Instructions for the task ::
Under the "World" heading of the news roundup below, name every country whose interest-rate decision is reported.

Passage ::

The Bank of England took another step toward cutting interest rates in the coming months after two of its most ardent hawks dropped their demands for hikes. Catherine Mann and Jonathan Haskel joined an 8-1 majority on the Monetary Policy Committee to keep rates at a 16-year high of 5.25%, the latest sign that the BOE was edging toward easing policy later this year.
Euro-area labor-cost increases slowed at the end of last year, an outcome that is likely to provide encouragement for European Central Bank policymakers who are studying the strength of wages as a key input for their decision on when to cut interest rates.
Asia
Now that Japan increased interest rates for the first time since 2007, investors and economists are divided over how long it will take before the central bank opts for another hike. Governor Kazuo Ueda repeatedly said that real interest rates in Japan remain deeply negative, and renewed weakness in the yen may also spark concern among government officials seeking more action to firm up the currency.
Hong Kong has fast-tracked into law domestic security legislation, prompting fresh warnings from the US, European Union and UK that the move could muzzle open discussion in the global finance hub. President Xi Jinping’s government tightened its grip over Hong Kong in the wake of mass pro-democracy protests that rocked the semi-autonomous Chinese city in 2019.
US
Fed officials maintained their outlook for three interest-rate cuts this year and moved toward slowing the pace of reducing their bond holdings, suggesting they aren’t alarmed by a recent uptick in inflation. Policymakers signaled they remain on track to cut rates this year for the first time since March 2020, but they now see just three reductions in 2025, down from four forecast in December, based on the median projection.
The Biden administration is considering blacklisting a number of Chinese semiconductor firms linked to Huawei Technologies Co. after the telecom giant notched a significant technological breakthrough last year. The US government is pressing allies including the Netherlands, Germany, South Korea and Japan to further tighten restrictions on China’s access to semiconductor technology.
When the Fed raises interest rates, US households — in aggregate — usually get a boost to interest income that outweighs the extra cost of servicing debt. Not this time. Unlike every other Fed hiking cycle of the past half century, the latest one triggered a sharp decline in household net interest income.
World
In addition to the major central banks, Pakistan held its key interest rate at a record high, Indonesia kept its rate near a five-year high and Iceland maintained western Europe’s highest rate. Australia signaled it’s done tightening policy, Norway left rates at a 16-year high and Turkey raised in a surprise decision. Mexico delivered a much-awaited rate cut.

Data records ::
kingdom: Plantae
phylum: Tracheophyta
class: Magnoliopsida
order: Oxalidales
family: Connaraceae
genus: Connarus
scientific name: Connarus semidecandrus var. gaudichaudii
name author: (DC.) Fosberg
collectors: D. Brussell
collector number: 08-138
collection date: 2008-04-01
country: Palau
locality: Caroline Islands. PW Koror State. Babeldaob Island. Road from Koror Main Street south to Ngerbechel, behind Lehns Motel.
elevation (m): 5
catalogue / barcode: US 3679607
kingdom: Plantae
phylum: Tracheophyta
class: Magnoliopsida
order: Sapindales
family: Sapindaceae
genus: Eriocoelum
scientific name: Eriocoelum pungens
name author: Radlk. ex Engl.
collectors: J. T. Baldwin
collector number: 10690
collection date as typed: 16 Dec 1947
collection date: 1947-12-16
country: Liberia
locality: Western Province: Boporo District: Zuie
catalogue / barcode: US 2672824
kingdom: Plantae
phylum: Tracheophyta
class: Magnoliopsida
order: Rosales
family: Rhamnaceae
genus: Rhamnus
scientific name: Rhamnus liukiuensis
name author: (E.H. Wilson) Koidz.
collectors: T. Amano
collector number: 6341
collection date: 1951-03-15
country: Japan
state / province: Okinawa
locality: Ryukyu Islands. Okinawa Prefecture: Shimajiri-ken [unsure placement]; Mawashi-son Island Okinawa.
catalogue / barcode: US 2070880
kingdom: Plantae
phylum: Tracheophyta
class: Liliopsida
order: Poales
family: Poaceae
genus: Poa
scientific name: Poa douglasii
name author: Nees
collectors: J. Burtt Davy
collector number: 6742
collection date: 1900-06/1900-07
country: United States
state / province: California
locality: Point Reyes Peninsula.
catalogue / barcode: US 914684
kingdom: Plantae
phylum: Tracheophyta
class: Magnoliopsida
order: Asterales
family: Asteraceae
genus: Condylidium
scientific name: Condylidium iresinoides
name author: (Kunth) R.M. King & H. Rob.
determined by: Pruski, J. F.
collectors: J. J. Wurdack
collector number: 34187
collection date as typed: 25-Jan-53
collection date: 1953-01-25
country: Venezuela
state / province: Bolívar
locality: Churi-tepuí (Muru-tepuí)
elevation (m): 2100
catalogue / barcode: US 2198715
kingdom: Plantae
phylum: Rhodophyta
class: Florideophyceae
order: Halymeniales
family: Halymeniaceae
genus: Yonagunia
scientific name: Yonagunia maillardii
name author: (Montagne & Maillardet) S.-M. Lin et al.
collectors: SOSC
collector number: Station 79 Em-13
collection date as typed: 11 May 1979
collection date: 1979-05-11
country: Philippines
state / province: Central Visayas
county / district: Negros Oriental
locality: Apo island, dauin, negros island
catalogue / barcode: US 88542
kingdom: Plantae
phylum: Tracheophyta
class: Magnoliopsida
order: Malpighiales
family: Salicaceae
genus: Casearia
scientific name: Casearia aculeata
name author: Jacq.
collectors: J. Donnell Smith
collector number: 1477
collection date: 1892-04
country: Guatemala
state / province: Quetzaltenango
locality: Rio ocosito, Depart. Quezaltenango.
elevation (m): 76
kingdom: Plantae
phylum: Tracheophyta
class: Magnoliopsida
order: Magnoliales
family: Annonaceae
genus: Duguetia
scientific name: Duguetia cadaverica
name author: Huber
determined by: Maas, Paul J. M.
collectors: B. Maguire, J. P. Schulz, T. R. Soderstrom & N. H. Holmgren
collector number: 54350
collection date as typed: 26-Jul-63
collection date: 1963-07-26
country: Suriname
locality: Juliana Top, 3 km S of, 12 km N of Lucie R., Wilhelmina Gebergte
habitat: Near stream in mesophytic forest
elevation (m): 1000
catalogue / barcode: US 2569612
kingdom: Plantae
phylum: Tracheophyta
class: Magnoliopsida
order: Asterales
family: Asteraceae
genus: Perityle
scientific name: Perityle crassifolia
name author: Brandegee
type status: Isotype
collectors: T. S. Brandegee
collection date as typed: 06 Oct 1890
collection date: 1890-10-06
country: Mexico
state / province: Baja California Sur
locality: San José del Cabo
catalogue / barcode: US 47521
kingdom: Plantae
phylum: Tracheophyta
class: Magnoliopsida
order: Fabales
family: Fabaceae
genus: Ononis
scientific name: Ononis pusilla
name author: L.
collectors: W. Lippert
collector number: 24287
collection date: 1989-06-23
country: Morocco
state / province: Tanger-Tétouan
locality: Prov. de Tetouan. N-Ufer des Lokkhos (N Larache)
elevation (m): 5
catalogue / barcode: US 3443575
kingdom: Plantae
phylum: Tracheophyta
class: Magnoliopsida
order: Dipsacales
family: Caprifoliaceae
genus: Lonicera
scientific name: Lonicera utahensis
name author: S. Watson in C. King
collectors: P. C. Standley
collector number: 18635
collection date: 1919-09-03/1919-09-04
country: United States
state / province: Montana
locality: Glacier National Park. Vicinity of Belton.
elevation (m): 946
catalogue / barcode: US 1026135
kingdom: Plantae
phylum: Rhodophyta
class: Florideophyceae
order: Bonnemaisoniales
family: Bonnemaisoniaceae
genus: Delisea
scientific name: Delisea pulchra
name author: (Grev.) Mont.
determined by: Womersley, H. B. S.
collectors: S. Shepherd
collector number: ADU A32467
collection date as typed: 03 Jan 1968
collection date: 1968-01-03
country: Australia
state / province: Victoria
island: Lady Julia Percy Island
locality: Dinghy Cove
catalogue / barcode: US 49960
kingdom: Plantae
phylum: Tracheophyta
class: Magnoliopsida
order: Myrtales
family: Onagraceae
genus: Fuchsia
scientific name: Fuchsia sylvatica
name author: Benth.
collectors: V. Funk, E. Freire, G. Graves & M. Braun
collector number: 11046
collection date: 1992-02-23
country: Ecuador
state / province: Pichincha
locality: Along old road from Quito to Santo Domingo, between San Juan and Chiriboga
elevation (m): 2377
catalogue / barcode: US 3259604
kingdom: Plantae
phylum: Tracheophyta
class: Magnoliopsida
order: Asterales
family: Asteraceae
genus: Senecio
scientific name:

Task result ::
Pakistan, Indonesia, Iceland, Australia, Norway, Turkey, Mexico